Problem to solve: Revise the stretch from the start of the listing through the line containing "True or false: Cumulated", replacing "bar" with "column" and keeping everything else the same. Leave the pictures out of your answer.

━━━

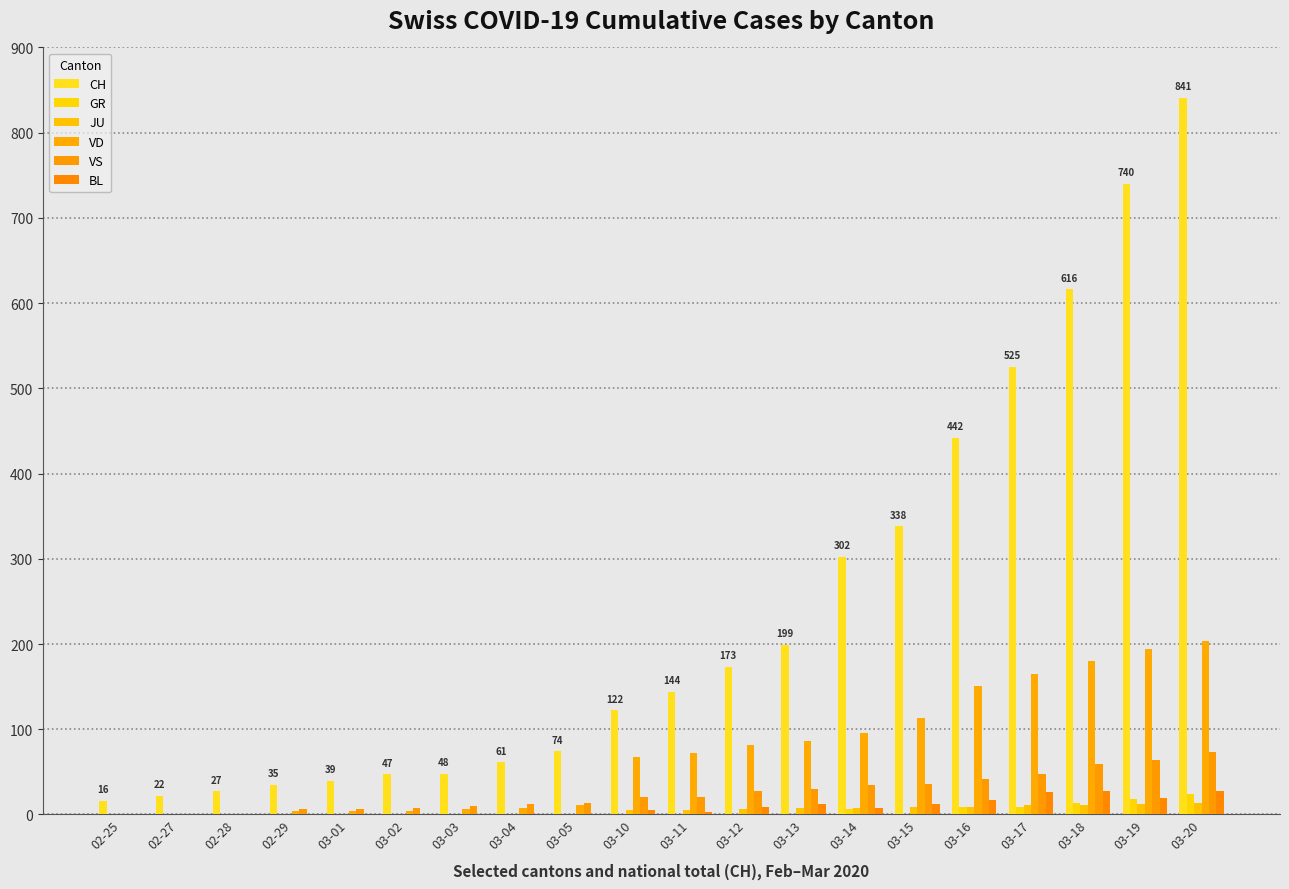

What is the label of the 10th bar from the right?

03-11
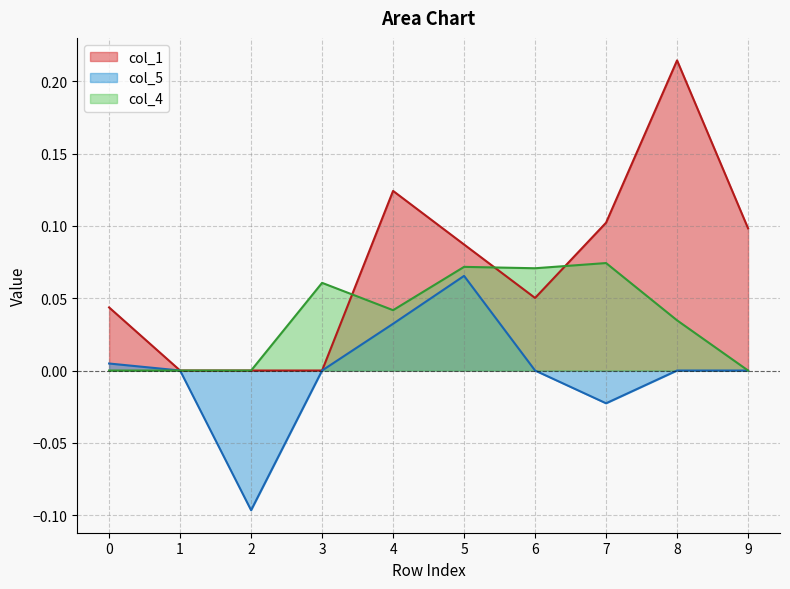

List the series in order of their overall mean, lowest first.

col_5, col_4, col_1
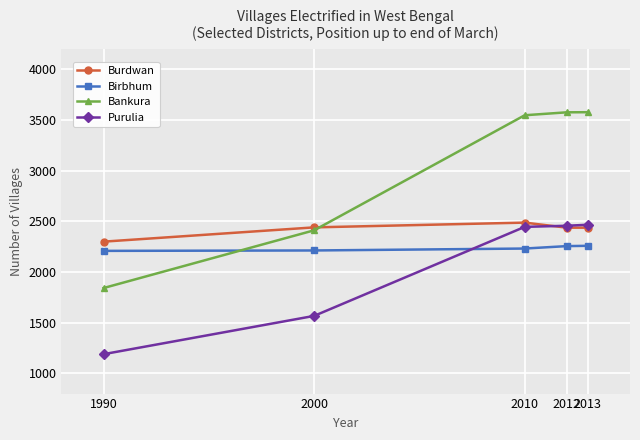

The Bankura series shows 1676 at 2010. True or false?

False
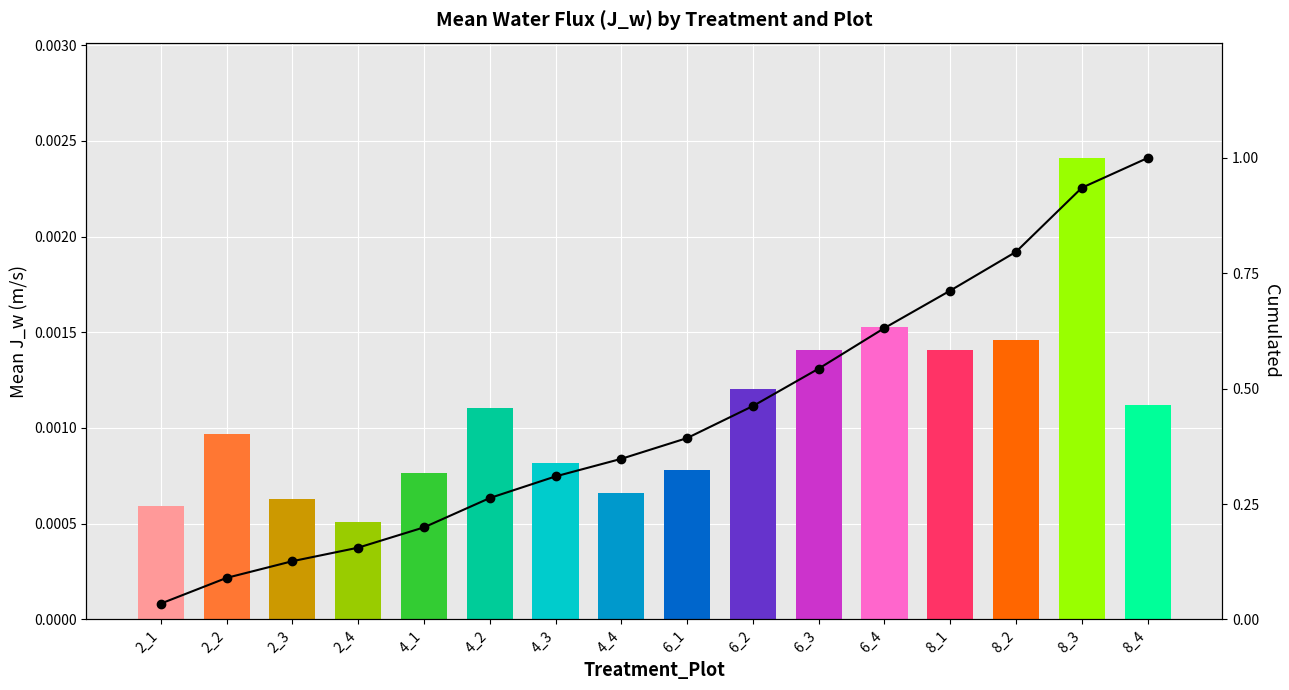

True or false: Cumulated has a value of 0.1 at 2_4.

False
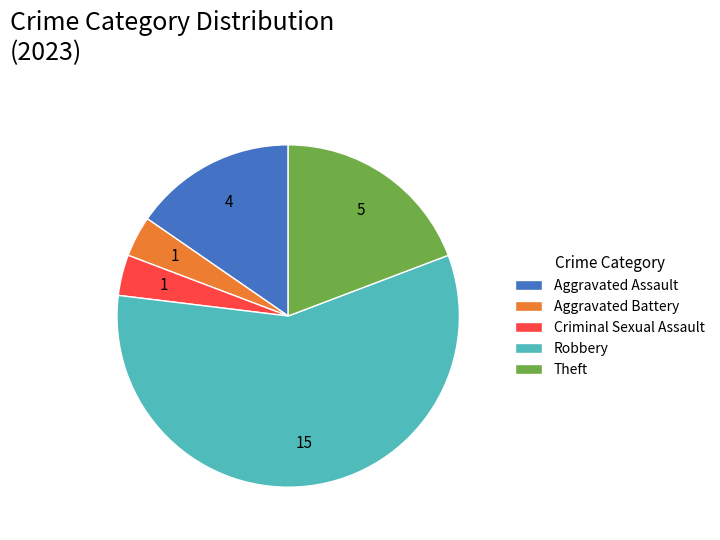

The Criminal Sexual Assault slice represents 4% of the pie. True or false?

True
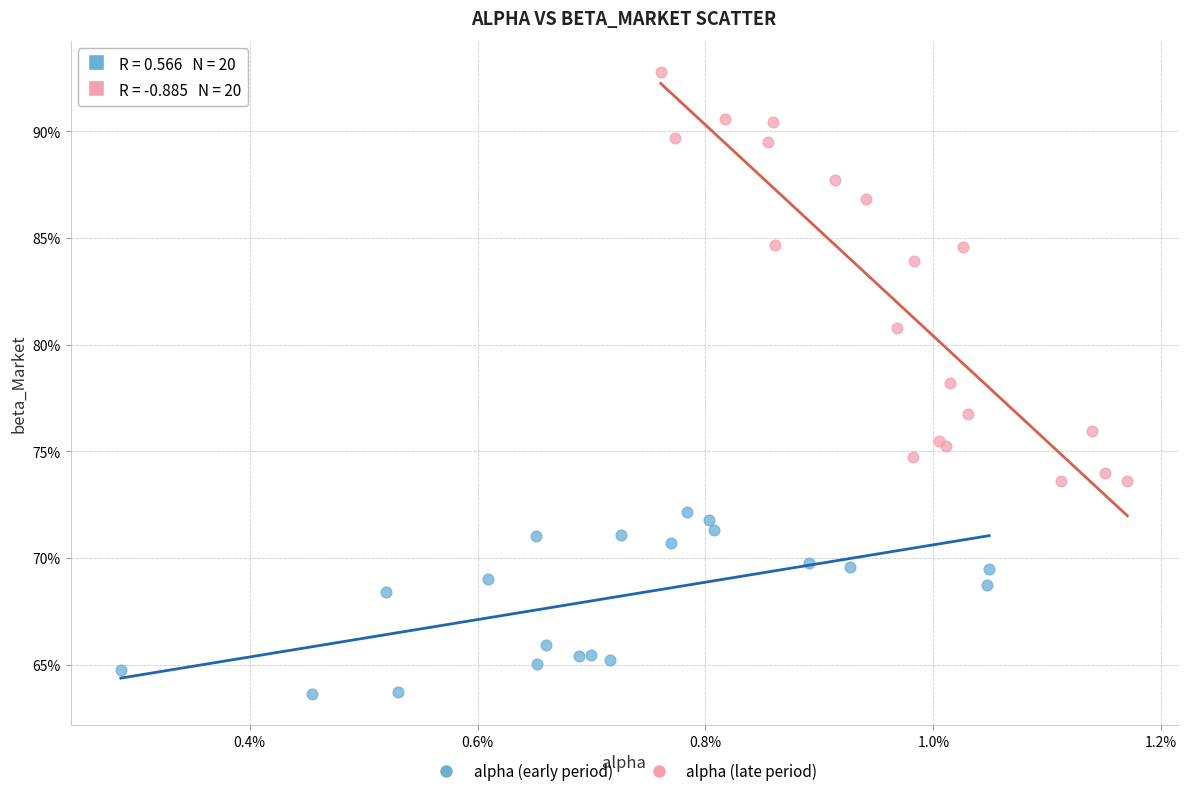

Which series contains the highest Y value?

alpha (late period)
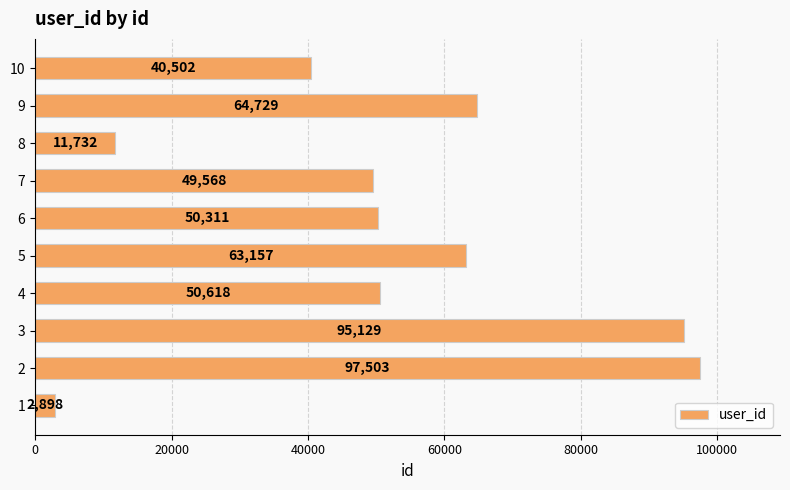

Which category has the highest value across all series?

2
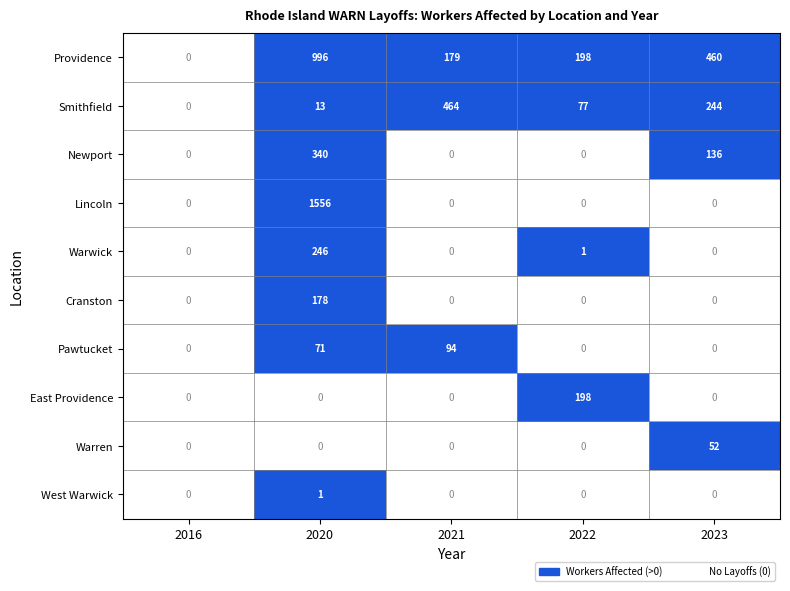

How many series are shown in this chart?

10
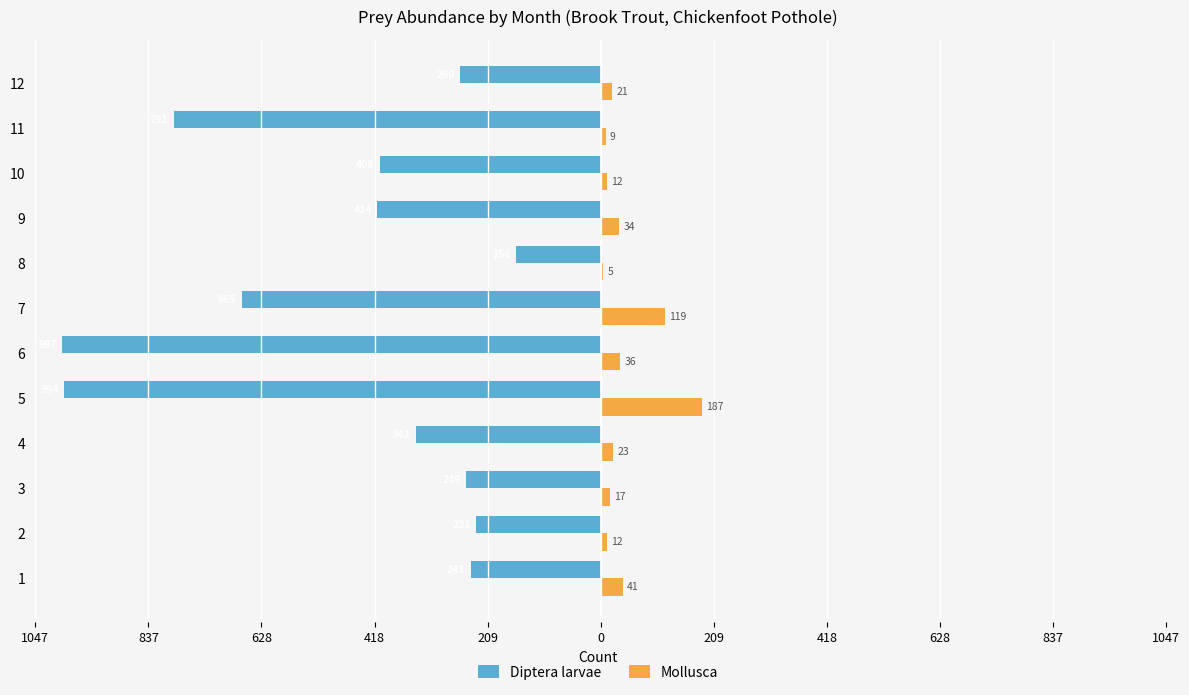

What are all the series names shown in the legend?

Diptera larvae, Mollusca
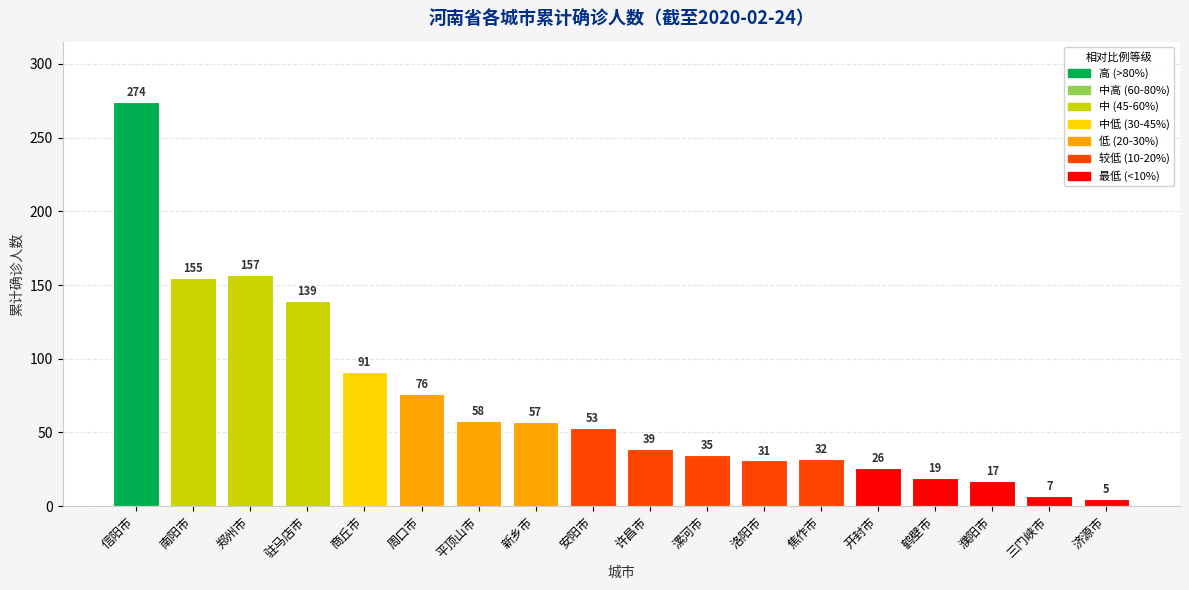

The value at 开封市 is 15. True or false?

False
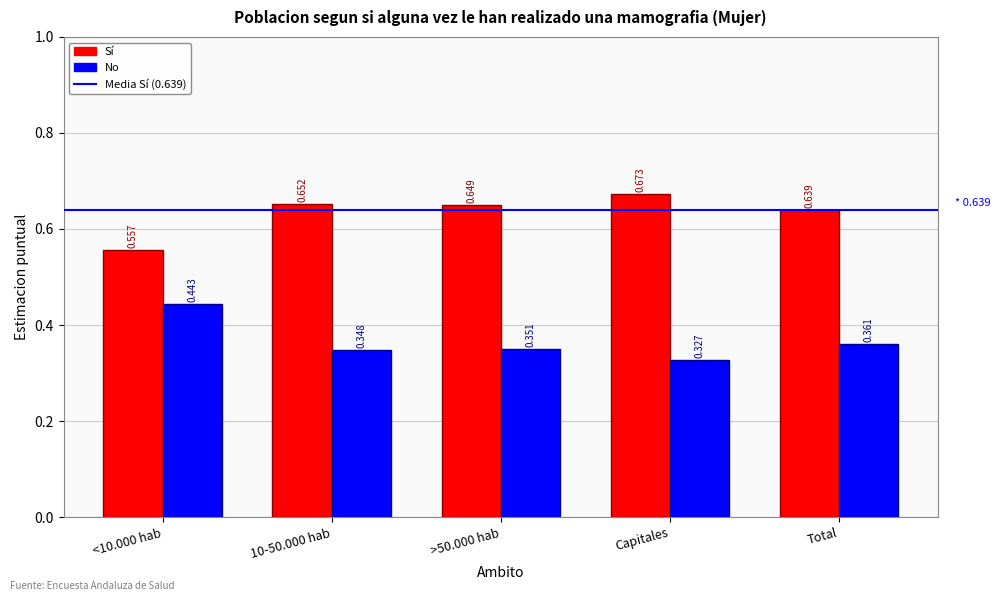

What position from the left is Capitales?

4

━━━

Output below:
What is the label of the 10th column from the right?

03-11

List the series in order of their overall mean, lowest first.

col_5, col_4, col_1

The Bankura series shows 1676 at 2010. True or false?

False

True or false: Cumulated has a value of 0.1 at 2_4.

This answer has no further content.